I am in black (I love those red shoes!!!), my hubby is hiding behind me, my daughter is in the polka dots and she is carrying my future grand baby :) the beautiful girl in the merlot dress is my 2nd cousin. She is a model. Behind her is her fiance and next to him my son-in-law (he is squinting in the sun). The couples next to him are my cousins and their spouses. The little girls are their daughters and my second cousins. I love this picture. When I look at it I don't see that we are older or fatter. I remember growing up in a big family. My father had lots of brothers and sisters. I had lots of cousins and aunts and uncles. We were a very close and very diverse family. Some, like myself, are olive, some were blond, some had blue eyes, some a nice warm brown. But we were so close and loved each other very much. I remember family picnics and Christmas parties at somebodies house and every room was full of people. I remember getting in trouble and how we would promise no snitching, no matter what. I remember how much I love them all. Sadly, as we grew up and started families of our own, we did not get together as often. Some moved away. A few died too young. We are all involved leading very busy lives. It feels like we just get together for special occasions.

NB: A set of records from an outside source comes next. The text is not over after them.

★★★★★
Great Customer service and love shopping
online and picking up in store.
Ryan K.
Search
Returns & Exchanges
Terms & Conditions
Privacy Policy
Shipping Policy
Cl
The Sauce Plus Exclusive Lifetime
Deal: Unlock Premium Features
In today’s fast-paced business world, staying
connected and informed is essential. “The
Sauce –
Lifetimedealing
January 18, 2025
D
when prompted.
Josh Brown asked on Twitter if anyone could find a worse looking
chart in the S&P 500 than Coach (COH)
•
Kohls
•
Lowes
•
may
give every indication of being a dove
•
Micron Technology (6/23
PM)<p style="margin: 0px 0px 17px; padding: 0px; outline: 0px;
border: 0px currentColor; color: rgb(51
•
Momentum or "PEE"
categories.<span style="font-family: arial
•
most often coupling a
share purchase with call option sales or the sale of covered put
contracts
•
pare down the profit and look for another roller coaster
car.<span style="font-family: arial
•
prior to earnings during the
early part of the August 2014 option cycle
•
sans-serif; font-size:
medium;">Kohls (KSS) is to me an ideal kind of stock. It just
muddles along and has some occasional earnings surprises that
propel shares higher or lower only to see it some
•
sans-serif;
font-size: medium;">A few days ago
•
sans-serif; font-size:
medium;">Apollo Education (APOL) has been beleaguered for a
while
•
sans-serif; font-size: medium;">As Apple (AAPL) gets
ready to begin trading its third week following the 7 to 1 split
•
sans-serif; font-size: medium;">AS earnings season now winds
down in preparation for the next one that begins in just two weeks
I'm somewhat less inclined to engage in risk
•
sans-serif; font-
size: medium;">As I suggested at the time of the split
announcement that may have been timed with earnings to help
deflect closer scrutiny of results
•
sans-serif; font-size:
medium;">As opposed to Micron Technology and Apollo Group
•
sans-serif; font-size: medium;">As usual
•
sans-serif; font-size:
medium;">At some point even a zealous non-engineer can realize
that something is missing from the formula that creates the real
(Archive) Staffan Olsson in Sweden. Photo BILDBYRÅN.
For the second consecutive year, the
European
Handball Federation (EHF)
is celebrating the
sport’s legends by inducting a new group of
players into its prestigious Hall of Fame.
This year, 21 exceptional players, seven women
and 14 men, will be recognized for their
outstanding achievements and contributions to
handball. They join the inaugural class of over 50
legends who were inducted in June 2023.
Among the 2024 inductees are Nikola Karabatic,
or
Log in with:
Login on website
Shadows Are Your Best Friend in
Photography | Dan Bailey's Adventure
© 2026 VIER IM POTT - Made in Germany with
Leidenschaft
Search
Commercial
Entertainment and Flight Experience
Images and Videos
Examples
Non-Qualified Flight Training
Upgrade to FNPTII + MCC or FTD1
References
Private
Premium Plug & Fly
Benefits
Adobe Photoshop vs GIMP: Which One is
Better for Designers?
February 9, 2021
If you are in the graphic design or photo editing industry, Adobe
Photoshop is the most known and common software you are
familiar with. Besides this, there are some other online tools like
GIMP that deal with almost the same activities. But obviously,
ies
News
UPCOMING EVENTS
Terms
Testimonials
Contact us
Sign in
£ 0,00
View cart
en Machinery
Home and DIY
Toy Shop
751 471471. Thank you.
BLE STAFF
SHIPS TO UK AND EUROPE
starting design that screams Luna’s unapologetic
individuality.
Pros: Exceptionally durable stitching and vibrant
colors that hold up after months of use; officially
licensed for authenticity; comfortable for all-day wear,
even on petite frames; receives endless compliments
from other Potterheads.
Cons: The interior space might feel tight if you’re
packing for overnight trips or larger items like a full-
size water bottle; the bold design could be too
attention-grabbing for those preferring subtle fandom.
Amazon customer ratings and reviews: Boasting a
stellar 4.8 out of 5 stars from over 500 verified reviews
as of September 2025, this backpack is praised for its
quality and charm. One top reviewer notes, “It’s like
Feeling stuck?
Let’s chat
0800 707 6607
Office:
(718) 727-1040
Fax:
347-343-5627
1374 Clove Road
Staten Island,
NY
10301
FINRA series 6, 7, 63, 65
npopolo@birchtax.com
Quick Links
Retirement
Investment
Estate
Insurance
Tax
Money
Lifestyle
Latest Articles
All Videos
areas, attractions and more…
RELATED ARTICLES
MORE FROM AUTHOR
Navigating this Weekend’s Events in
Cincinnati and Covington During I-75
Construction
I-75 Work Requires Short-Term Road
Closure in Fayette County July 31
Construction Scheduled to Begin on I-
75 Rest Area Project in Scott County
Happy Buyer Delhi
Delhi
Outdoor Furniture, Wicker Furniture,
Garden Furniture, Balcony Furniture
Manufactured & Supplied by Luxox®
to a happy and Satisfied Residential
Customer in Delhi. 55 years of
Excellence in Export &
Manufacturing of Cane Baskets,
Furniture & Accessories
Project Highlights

Life has been very full for the past few months. My niece got married, we went to Disney and my cousin got married. 2 people very close to me have lost a parent and one of my favorite aunts is very ill. And I have been organizing my home, trying to get rid of stuff because I have realized that I have way too stuff. I started thinking that maybe less stuff will give me more time. Less dusting, organizing, more space, all good right? My goal is to simplify my life. It is June and I am still working on Focus on the more important things in life like the people I love and maybe some time for myself (I can dream :D ). This has been harder than I thought, I love my stuff and I can't just throw everything out. So I have been donating, recycling, gifting. My washer died so laundry is out of control. Like I said life is full and I am a bit crazy.
I am feeling very grateful but I want I need some craft therapy. Some quiet time to go through my stash and patterns and hopefully start something fabulous for the new baby. Now that would be living.